* **TASK DETAILS**
As the answer, give a copy of each line below that includes the word "output".

* **SOURCE MATERIAL**
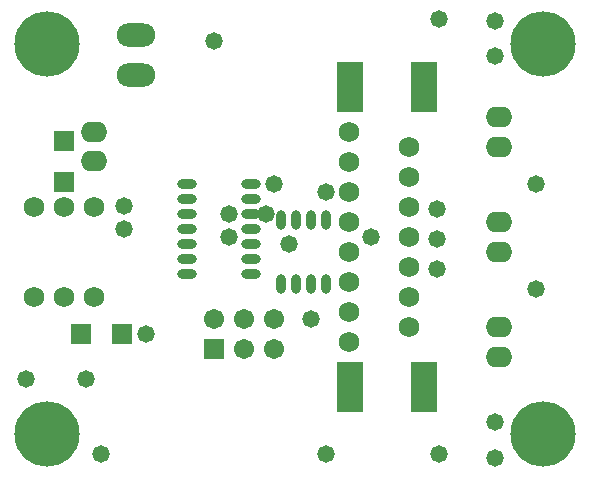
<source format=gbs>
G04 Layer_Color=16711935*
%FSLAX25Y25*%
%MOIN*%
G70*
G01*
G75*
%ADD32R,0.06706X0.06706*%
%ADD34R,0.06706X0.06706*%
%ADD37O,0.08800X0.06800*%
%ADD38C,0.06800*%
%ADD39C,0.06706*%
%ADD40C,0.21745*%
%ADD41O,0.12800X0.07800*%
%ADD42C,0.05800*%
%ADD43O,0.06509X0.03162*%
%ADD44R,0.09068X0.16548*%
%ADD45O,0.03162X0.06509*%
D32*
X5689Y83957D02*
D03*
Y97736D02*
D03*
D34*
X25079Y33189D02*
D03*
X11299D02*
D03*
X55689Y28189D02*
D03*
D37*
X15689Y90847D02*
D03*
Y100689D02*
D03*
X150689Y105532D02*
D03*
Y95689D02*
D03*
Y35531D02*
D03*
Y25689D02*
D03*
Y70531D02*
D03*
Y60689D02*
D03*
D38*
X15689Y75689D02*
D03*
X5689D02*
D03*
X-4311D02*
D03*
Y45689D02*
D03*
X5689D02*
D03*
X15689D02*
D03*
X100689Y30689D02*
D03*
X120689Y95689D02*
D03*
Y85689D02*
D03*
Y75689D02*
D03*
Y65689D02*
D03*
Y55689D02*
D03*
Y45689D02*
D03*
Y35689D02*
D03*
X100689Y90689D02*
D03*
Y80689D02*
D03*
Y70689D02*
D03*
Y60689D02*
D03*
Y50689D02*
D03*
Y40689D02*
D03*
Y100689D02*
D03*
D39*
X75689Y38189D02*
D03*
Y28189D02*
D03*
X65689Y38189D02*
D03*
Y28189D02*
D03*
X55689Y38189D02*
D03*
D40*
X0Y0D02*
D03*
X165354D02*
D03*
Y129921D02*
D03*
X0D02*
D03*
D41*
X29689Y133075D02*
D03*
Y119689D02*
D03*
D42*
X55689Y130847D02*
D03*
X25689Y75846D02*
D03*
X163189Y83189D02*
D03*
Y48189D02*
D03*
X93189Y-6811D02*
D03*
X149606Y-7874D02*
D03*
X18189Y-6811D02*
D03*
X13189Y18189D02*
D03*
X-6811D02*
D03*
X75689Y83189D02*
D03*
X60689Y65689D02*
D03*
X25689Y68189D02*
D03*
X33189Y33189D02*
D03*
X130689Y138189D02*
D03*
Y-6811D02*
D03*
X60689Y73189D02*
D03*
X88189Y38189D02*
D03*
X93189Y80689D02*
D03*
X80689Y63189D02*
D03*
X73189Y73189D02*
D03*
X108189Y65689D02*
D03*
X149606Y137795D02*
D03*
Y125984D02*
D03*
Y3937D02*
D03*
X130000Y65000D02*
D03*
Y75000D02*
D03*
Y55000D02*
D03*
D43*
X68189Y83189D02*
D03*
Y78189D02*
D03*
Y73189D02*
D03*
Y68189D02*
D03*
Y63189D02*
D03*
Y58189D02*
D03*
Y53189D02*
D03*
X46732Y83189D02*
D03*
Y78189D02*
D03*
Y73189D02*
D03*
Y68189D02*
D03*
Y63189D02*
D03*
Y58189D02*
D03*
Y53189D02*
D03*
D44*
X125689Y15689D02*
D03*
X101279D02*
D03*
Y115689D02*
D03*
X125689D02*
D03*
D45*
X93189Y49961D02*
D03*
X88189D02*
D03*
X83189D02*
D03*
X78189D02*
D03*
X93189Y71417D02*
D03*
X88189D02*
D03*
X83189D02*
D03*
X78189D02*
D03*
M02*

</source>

---

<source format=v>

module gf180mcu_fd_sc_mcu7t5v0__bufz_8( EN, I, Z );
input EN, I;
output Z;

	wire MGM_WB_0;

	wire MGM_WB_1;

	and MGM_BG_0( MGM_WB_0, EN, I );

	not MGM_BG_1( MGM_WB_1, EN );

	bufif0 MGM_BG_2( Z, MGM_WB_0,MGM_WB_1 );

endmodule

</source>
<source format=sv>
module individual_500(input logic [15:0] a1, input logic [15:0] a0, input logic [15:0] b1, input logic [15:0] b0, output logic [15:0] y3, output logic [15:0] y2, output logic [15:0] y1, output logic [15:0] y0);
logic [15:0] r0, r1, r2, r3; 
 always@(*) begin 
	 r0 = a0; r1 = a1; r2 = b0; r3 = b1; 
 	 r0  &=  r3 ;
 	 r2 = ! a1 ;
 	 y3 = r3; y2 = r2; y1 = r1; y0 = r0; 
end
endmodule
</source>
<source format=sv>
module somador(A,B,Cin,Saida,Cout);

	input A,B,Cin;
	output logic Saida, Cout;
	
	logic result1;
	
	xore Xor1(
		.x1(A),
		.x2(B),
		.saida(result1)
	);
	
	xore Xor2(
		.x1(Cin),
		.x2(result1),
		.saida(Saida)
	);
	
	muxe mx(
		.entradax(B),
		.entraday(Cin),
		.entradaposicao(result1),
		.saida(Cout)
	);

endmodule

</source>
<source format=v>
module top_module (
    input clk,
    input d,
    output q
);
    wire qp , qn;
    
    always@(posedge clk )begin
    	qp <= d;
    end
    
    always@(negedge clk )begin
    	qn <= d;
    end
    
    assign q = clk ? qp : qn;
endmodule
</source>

* **ANSWER TO THE EXERCISE**
output Z;
module individual_500(input logic [15:0] a1, input logic [15:0] a0, input logic [15:0] b1, input logic [15:0] b0, output logic [15:0] y3, output logic [15:0] y2, output logic [15:0] y1, output logic [15:0] y0);
	output logic Saida, Cout;
    output q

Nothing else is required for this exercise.